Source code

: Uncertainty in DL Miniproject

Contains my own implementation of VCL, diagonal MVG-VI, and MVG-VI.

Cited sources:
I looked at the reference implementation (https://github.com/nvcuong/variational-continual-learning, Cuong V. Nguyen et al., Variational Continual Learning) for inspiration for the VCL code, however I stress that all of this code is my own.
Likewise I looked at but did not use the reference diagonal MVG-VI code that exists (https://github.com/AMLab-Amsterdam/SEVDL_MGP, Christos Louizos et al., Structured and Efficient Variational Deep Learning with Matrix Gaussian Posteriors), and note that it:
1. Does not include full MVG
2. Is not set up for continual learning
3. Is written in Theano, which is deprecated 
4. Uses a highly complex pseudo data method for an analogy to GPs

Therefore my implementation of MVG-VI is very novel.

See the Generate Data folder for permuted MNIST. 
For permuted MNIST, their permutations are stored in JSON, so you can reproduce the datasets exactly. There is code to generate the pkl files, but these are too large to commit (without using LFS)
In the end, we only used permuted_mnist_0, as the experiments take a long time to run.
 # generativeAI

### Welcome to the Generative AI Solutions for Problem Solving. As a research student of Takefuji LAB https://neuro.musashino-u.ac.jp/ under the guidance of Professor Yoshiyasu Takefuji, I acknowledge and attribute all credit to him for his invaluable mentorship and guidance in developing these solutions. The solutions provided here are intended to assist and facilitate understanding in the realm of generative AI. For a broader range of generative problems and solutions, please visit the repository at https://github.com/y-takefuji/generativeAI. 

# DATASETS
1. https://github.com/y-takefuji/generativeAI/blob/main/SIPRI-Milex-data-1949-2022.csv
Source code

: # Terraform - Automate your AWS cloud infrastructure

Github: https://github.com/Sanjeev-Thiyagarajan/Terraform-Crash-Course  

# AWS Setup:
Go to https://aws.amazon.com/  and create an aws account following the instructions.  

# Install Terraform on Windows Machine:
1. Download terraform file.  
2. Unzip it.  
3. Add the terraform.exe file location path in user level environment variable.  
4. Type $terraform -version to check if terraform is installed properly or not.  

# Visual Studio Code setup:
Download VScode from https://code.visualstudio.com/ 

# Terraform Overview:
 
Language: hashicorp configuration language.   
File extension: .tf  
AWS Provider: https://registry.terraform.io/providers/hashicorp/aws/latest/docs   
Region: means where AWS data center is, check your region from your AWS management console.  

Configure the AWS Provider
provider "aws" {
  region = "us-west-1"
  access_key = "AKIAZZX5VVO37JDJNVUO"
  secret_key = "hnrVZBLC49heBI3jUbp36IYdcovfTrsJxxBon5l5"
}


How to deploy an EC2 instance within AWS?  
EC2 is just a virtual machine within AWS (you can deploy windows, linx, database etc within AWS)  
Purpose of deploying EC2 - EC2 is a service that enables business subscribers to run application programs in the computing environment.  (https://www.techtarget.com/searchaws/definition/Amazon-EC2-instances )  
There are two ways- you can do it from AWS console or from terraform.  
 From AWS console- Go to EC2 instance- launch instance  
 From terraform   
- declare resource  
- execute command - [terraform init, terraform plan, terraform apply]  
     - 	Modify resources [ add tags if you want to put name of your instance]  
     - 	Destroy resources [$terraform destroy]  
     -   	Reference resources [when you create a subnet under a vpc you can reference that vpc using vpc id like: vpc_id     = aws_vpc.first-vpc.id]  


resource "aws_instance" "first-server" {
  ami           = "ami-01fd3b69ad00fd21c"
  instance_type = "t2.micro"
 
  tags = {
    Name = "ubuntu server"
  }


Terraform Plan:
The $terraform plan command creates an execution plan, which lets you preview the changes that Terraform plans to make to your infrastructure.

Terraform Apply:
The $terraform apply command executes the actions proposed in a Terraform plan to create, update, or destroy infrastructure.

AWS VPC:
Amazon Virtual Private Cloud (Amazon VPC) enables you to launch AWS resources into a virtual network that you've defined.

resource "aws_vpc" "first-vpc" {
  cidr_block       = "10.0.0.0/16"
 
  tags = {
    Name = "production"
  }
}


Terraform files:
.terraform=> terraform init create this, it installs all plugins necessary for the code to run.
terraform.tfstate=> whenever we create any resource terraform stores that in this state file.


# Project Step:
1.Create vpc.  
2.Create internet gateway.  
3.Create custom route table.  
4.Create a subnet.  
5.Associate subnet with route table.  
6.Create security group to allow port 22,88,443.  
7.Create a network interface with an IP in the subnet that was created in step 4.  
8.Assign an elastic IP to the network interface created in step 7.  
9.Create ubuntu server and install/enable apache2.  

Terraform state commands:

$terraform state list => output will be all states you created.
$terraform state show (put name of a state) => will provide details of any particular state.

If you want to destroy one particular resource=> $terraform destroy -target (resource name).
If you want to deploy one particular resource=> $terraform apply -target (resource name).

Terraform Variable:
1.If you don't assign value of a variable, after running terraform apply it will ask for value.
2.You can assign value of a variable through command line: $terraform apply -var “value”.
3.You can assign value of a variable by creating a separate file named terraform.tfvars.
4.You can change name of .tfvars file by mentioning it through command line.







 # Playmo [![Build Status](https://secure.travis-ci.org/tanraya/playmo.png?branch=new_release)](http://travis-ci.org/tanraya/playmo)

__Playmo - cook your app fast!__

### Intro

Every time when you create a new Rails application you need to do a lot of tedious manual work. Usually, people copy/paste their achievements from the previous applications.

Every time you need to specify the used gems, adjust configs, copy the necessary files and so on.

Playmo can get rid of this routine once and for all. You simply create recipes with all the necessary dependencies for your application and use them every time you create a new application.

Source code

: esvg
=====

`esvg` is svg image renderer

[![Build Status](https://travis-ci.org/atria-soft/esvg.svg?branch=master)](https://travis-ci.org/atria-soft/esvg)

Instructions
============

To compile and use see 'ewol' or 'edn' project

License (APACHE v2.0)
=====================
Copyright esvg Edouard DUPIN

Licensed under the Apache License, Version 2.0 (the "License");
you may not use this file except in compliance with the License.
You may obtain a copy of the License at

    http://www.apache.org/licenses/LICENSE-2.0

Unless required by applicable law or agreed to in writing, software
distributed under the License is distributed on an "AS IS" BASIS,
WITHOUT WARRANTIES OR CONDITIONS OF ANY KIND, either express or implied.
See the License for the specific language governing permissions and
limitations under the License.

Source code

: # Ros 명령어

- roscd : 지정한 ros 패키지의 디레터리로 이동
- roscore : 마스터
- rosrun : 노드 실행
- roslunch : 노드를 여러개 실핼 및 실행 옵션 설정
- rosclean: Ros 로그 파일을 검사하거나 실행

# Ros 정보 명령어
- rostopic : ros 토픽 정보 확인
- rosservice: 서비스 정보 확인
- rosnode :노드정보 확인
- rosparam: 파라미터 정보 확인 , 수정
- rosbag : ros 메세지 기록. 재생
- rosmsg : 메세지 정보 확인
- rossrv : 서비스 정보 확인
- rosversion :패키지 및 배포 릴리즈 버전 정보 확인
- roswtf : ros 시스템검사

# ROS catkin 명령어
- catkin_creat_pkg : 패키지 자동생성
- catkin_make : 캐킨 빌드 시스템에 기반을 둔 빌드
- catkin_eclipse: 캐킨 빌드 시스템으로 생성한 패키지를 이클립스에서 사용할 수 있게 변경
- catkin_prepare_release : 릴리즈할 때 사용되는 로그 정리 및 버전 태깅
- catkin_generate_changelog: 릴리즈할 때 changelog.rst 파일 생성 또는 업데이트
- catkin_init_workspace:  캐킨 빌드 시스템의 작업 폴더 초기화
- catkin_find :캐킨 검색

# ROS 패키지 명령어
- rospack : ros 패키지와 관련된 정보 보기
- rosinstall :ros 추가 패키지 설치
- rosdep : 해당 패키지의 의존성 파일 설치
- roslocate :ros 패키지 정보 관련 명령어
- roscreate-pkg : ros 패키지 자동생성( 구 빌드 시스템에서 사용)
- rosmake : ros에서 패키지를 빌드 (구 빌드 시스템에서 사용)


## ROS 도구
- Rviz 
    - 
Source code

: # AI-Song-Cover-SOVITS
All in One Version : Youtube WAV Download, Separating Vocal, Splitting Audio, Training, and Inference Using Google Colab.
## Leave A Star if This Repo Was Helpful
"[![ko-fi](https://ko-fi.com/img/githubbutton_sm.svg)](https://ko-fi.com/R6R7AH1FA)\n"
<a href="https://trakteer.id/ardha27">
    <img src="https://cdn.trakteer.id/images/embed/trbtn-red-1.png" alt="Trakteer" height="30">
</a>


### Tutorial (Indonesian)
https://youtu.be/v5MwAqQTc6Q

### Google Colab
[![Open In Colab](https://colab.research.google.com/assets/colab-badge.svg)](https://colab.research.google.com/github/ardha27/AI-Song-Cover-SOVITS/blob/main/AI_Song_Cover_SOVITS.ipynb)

+ + +

-- Work order --
Copy out the listing above, line by line and exactly, from its first line to the line holding "3. Is written in Theano, which is deprecated", inclusive.

-- Result of the exercise --
Source code

: Uncertainty in DL Miniproject

Contains my own implementation of VCL, diagonal MVG-VI, and MVG-VI.

Cited sources:
I looked at the reference implementation (https://github.com/nvcuong/variational-continual-learning, Cuong V. Nguyen et al., Variational Continual Learning) for inspiration for the VCL code, however I stress that all of this code is my own.
Likewise I looked at but did not use the reference diagonal MVG-VI code that exists (https://github.com/AMLab-Amsterdam/SEVDL_MGP, Christos Louizos et al., Structured and Efficient Variational Deep Learning with Matrix Gaussian Posteriors), and note that it:
1. Does not include full MVG
2. Is not set up for continual learning
3. Is written in Theano, which is deprecated 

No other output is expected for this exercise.